EXERCISE DESCRIPTION:
The word "rail" marks the lines to find; copy every such line from the data below.

THE DATA:
◆ ◆ ◆ ◆ ◆

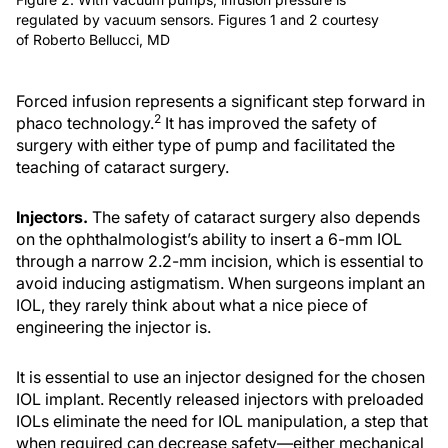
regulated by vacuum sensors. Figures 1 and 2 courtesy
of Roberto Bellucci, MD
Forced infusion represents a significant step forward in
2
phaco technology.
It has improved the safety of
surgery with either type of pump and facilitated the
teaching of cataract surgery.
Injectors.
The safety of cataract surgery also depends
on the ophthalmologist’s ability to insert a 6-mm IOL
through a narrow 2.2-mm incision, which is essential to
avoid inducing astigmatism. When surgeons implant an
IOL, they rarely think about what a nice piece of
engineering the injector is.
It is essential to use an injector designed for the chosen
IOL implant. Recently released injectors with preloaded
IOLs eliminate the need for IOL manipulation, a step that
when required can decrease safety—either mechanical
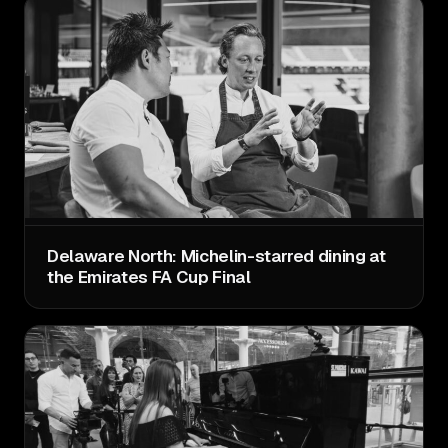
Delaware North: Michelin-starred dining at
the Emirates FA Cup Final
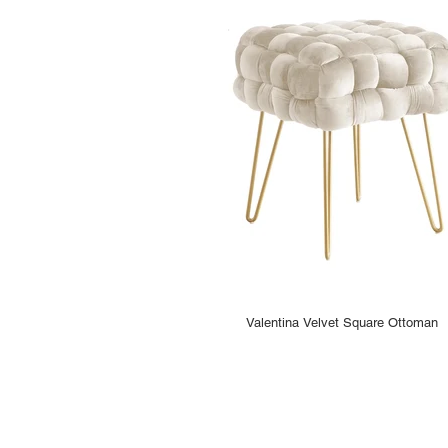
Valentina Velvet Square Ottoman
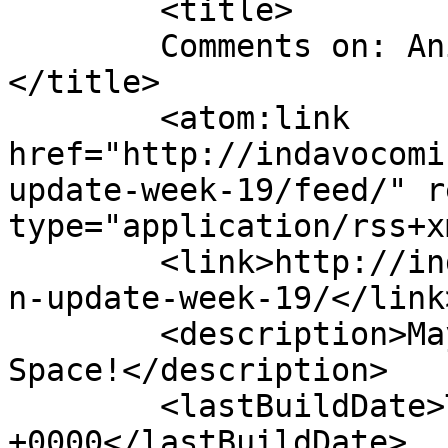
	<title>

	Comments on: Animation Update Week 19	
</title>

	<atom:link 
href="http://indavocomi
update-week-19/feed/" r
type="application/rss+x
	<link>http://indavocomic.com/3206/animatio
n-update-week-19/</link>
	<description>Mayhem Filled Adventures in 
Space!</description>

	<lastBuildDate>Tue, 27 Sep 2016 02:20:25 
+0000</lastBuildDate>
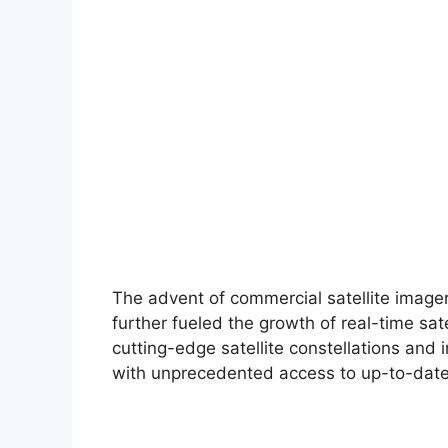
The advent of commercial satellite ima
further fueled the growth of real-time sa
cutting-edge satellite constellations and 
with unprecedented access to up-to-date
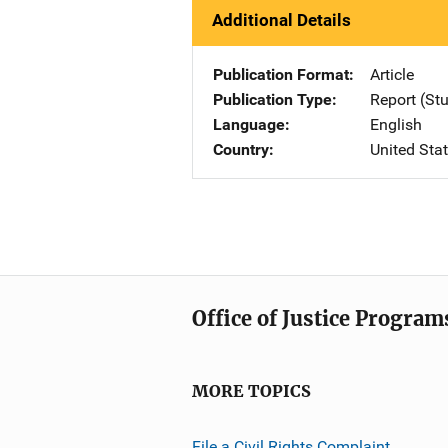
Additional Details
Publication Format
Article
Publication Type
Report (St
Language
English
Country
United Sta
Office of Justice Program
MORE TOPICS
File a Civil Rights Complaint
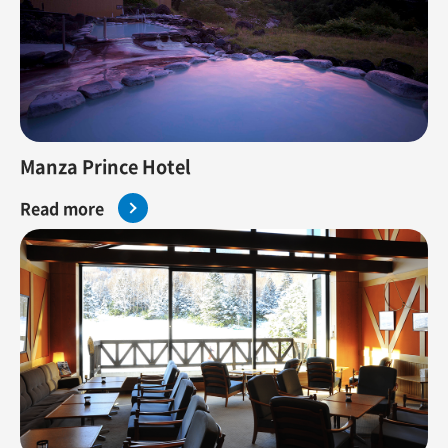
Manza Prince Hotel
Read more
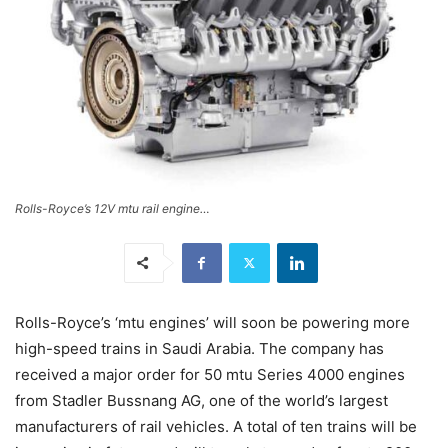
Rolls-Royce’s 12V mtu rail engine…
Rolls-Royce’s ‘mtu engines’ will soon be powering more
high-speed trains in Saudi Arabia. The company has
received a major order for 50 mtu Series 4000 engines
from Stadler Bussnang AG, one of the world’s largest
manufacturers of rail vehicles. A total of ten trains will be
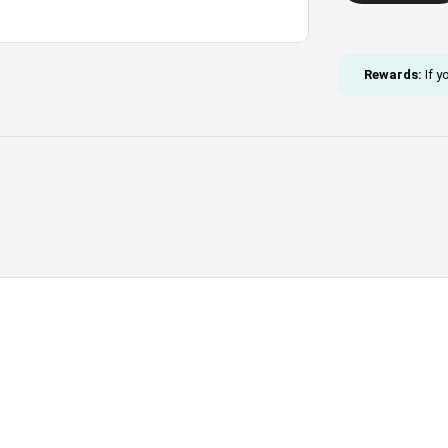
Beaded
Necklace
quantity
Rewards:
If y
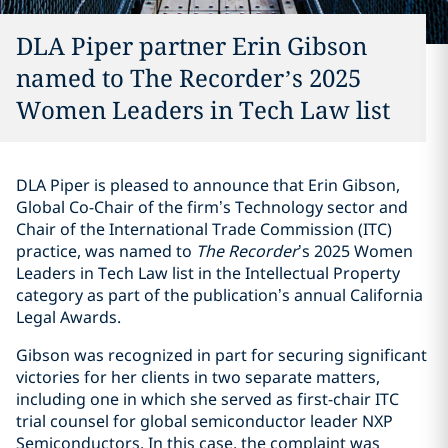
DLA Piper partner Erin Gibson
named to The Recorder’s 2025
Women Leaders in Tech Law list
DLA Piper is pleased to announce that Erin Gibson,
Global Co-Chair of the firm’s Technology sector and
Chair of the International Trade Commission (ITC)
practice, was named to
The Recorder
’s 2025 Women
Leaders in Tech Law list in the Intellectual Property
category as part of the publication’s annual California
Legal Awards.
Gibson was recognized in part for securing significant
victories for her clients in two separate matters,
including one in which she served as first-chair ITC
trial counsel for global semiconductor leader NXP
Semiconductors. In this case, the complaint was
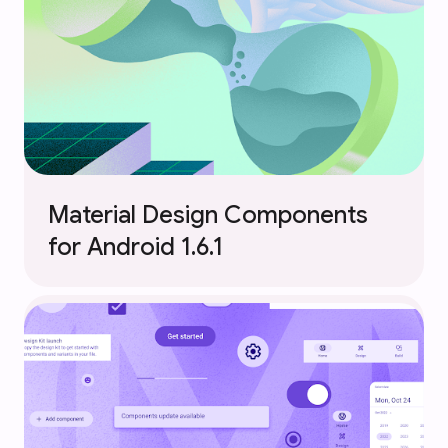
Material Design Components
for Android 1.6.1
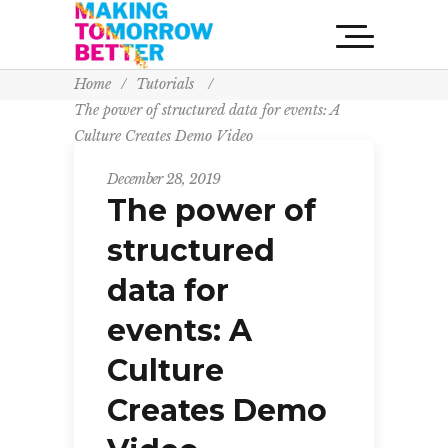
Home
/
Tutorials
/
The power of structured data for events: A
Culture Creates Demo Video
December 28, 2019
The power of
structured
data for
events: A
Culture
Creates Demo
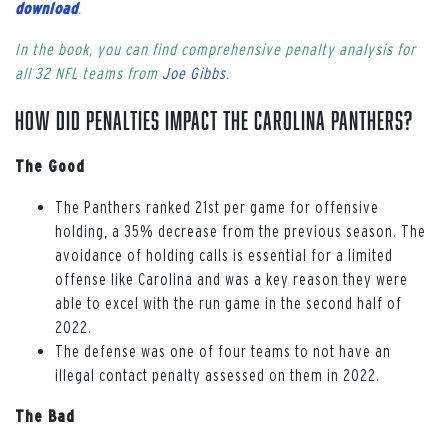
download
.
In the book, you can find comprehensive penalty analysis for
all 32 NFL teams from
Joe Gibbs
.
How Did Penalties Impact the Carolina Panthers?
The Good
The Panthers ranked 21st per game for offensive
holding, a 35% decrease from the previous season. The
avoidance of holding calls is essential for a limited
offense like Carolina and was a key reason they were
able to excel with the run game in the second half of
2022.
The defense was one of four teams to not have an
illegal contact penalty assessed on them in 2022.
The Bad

◆ ◆ ◆ ◆ ◆

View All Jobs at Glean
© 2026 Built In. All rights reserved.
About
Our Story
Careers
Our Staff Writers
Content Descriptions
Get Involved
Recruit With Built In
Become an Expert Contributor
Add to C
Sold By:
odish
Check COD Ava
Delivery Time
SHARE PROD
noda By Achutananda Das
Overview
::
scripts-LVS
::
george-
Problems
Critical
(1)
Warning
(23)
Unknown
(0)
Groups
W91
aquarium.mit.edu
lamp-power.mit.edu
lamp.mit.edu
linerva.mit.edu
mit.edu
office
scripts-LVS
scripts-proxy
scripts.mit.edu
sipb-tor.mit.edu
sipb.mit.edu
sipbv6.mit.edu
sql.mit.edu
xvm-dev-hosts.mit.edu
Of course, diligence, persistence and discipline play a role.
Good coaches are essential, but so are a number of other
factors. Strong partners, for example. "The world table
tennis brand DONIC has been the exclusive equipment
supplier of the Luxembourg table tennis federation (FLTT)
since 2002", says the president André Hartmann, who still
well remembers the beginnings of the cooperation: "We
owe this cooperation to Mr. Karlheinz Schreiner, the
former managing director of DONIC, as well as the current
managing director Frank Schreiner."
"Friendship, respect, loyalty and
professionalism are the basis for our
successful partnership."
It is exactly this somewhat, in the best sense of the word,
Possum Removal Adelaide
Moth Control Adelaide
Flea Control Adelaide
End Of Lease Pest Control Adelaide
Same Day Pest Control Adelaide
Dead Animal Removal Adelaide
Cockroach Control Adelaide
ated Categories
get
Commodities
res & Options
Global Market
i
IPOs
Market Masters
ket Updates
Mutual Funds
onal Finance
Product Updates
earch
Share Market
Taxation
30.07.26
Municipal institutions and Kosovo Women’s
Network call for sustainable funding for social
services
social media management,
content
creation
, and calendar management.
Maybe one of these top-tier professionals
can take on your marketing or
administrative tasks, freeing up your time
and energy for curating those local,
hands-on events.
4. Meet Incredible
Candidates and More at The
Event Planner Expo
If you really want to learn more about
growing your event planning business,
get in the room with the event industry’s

◆ ◆ ◆ ◆ ◆

FINAL ANSWER:
Rolls-Royce’s 12V mtu rail engine…
manufacturers of rail vehicles. A total of ten trains will be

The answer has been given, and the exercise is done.